Entries excerpted from a collection:
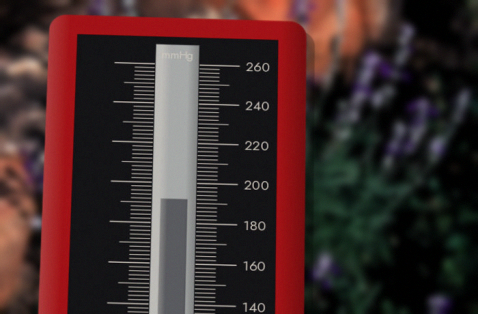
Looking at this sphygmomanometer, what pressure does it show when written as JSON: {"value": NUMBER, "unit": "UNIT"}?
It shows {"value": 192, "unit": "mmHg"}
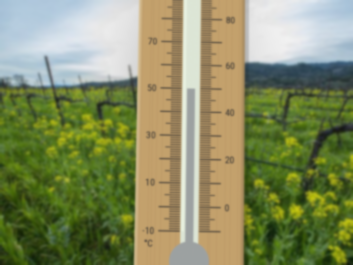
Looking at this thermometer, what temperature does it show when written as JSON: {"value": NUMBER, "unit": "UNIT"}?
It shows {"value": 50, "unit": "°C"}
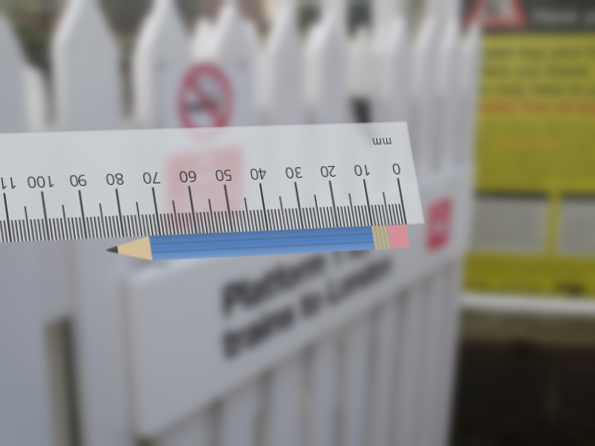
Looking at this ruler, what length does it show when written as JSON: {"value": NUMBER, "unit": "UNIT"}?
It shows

Assignment: Convert the lines of the entries above into a Markdown table with the columns "Row" and "Line," numbering each row and omitting blank lines. Leave the pictures out of the table.

Task answer:
| Row | Line |
|---|---|
| 1 | Looking at this sphygmomanometer, what pressure does it show when written as JSON: {"value": NUMBER, "unit": "UNIT"}? |
| 2 | It shows {"value": 192, "unit": "mmHg"} |
| 3 | Looking at this thermometer, what temperature does it show when written as JSON: {"value": NUMBER, "unit": "UNIT"}? |
| 4 | It shows {"value": 50, "unit": "°C"} |
| 5 | Looking at this ruler, what length does it show when written as JSON: {"value": NUMBER, "unit": "UNIT"}? |
| 6 | It shows |